In a 1997 series of lectures published in English in 2003 as On the Natural History of Destruction, the late German writer W.G. Sebald wrote of the willful attempt to "forget," or erase, what had happened at Hamburg.
Sebald's clinical history of the firestorm corroborates with fact much of Malaparte's poetic projection. He reproduces autopsy records that offer grotesque images of disembodied heads, reminiscent of the hallucinatory images of Malaparte: "Heads and extremities could frequently be broken off without difficulty..."
From Sebald we gather a vivid, and hideous, picture of the decisive raid, launched in the early morning hours of 27 July 1943. Among lingering and haunting images he captures is that of a half-demented mother, in shock, treading through the ruins, clutching her mummified child.
"But nowhere in Sebald's reflections," Robert Leventhal has commented in reviewing The Natural History of Destruction, "do we find references to human intentionality or forethought, planning or the desire to inflict horrible suffering on a population.

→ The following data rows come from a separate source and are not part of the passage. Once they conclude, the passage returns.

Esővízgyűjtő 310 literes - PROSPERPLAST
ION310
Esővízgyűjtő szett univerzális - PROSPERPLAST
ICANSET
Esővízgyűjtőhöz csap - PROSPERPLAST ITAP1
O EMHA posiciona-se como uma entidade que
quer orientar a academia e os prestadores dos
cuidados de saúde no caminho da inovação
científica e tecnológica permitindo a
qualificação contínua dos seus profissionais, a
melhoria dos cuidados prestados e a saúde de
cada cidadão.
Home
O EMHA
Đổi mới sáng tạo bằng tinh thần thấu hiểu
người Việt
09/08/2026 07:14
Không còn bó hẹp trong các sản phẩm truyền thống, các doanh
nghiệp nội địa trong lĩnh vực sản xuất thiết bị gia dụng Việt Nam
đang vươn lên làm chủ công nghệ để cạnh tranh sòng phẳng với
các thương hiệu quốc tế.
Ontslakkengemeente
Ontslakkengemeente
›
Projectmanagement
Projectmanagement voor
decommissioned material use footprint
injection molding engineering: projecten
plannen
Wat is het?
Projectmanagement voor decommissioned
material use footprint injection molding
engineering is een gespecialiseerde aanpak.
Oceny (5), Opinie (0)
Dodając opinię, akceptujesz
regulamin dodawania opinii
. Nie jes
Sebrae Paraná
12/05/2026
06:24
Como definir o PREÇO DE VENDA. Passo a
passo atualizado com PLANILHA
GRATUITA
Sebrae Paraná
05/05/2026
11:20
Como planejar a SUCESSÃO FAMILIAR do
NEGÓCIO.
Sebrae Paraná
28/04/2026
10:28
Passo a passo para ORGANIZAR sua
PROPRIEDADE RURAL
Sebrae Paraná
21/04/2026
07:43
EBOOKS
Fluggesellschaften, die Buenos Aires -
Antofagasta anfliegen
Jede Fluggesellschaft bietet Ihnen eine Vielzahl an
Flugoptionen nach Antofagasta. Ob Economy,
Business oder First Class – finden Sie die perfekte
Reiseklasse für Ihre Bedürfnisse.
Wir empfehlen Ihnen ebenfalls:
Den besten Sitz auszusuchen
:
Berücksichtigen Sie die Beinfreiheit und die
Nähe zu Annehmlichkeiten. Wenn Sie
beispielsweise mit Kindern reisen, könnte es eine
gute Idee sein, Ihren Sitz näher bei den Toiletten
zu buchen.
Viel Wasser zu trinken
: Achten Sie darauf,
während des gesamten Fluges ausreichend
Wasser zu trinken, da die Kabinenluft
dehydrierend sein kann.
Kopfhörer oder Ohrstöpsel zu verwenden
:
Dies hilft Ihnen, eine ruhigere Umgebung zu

The title itself implies and proposes a different way of considering such acts, and the facts regarding such decisions are of course well known. A natural history of destruction implies an inevitable process, a violent mechanism devoid of any volition or conscious program. But can we altogether abrogate intention and function, politics and ideology, the role of the human desire for retribution and the specific aggression inscribed within the destructive forces unleashed upon Germany? "
L.-F. Céline, who wandered as in a dream through the destroyed cities of northern Germany in flight in 1945, was reminded in Hamburg of Pompeii. Céline's delirious account can be found in his final novel, Rigodon: incendiary fires from the latest raids continue to burn; the tar of the pavement still boils, searing shoe leather; like phantasms out of the ruins rise enormous bell-like domes, created by chemical reactions of liquid sulfur; inside these great tar bubbles, preserved in clay, appear storehouses of goods, and mummified grocers frozen in time like still-life studies, and apothecaries who have been turned into figures in a lifelike diorama, hunched over their measuring flasks on their way to Eternity.
Céline, accused at one point or another of every human vice save optimism, obliquely summed up his understanding of the reasons for this redundant bombing, conducted long after the war had been lost by Germany, when speaking of the desire for revenge as the deepest -- and blindest -- of human motives:
"Aim low, aim true."
Air Chief Marshal Sir Arthur Harris, Baronet, who continued drawing fresh breath to the ripe old age of 91, never ceased to insist that his strategy had been "humane".
One recalls, out of the blue, the recollection of President Harry S. Truman that, after giving the order for the dropping of the atomic bomb upon Hiroshima, he had enjoyed a night of sound and untroubled sleep.
It would be good but probably not realistic to think that when he got over to that other shore and discharged his lamentable cargo of wailing heads, Charon the Boatman of the Underworld at least paused for a moment of quiet thought, before turning back to gather up his next load.